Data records
--------

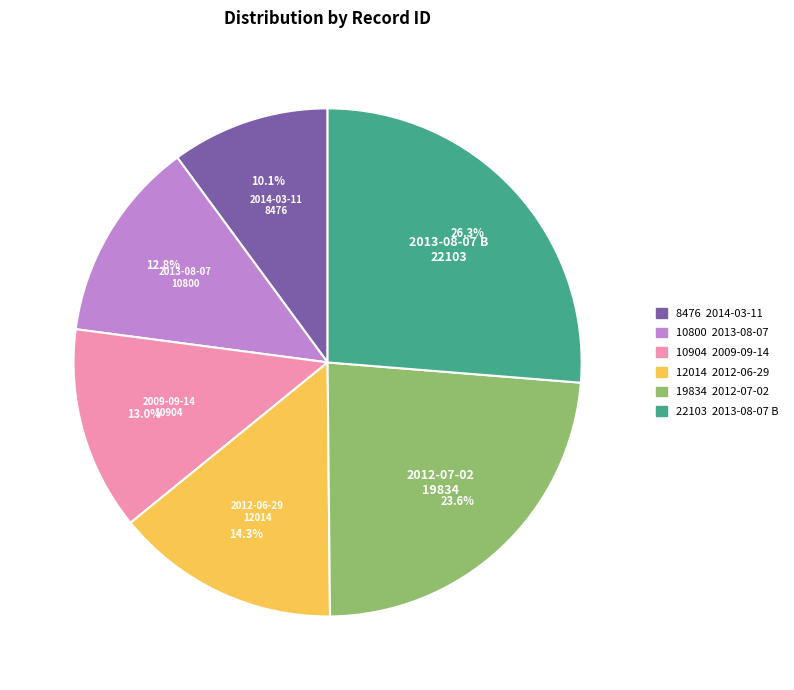

The 2009-09-14 slice represents 6% of the pie. True or false?

False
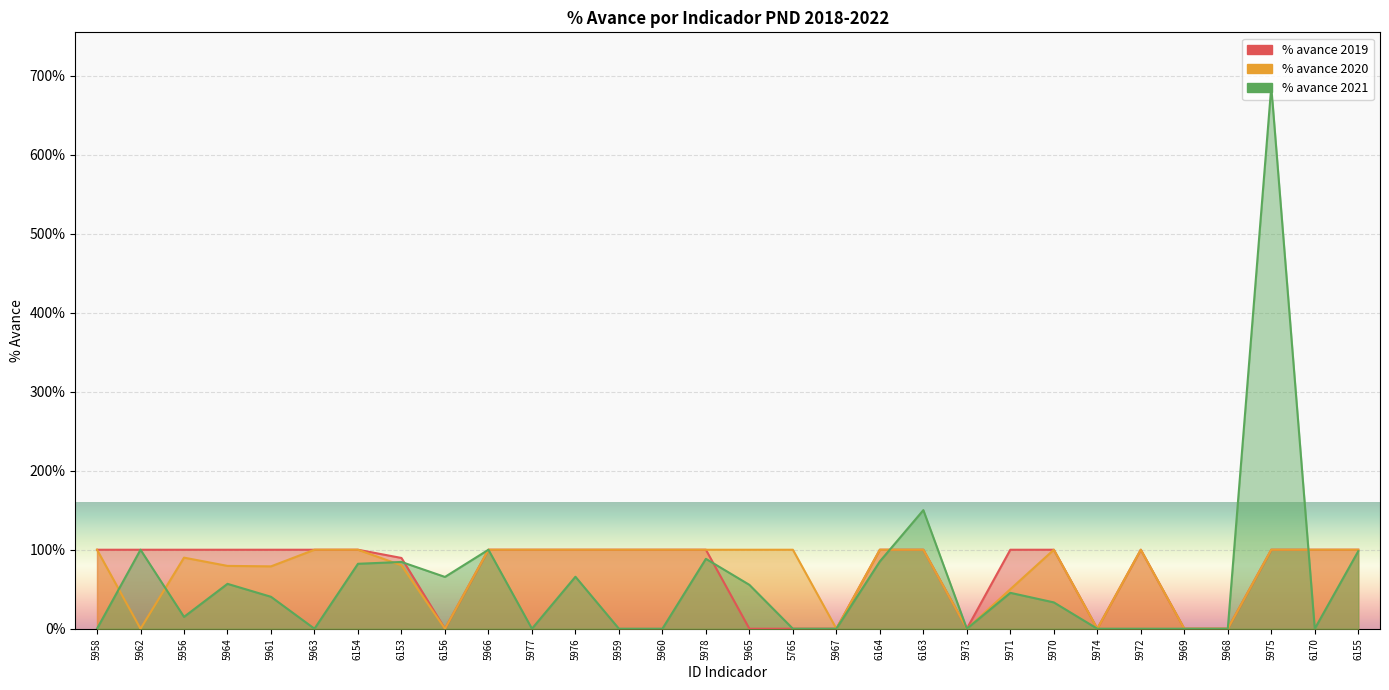

What position from the left is 5971?

22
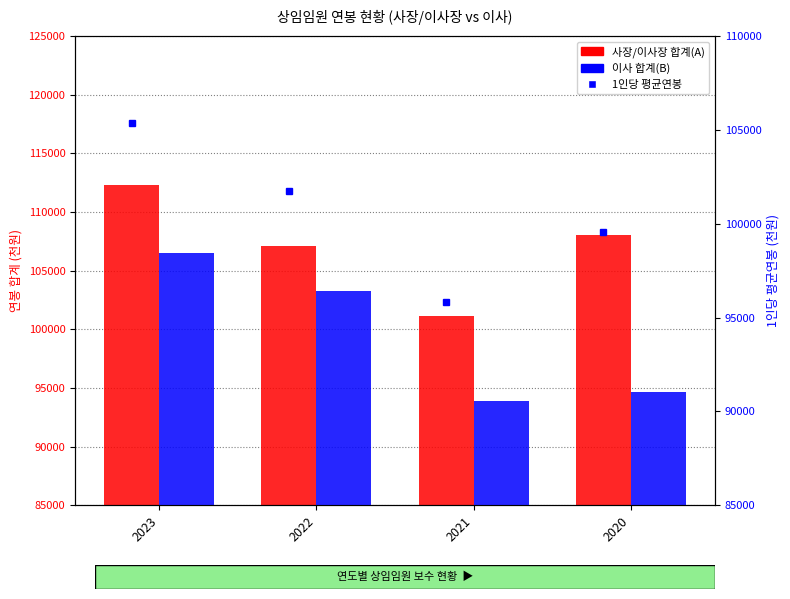

What is the difference between the highest and lowest values at 2022?

10678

--------

REQUIRED ACTION
Lay out every line of the listing above as a JSON list of strings, one string per line, leaving out blank lines. Omit the pictures.

RESPONSE TO THIS TASK
[
  "The 2009-09-14 slice represents 6% of the pie. True or false?",
  "False",
  "What position from the left is 5971?",
  "22",
  "What is the difference between the highest and lowest values at 2022?",
  "10678"
]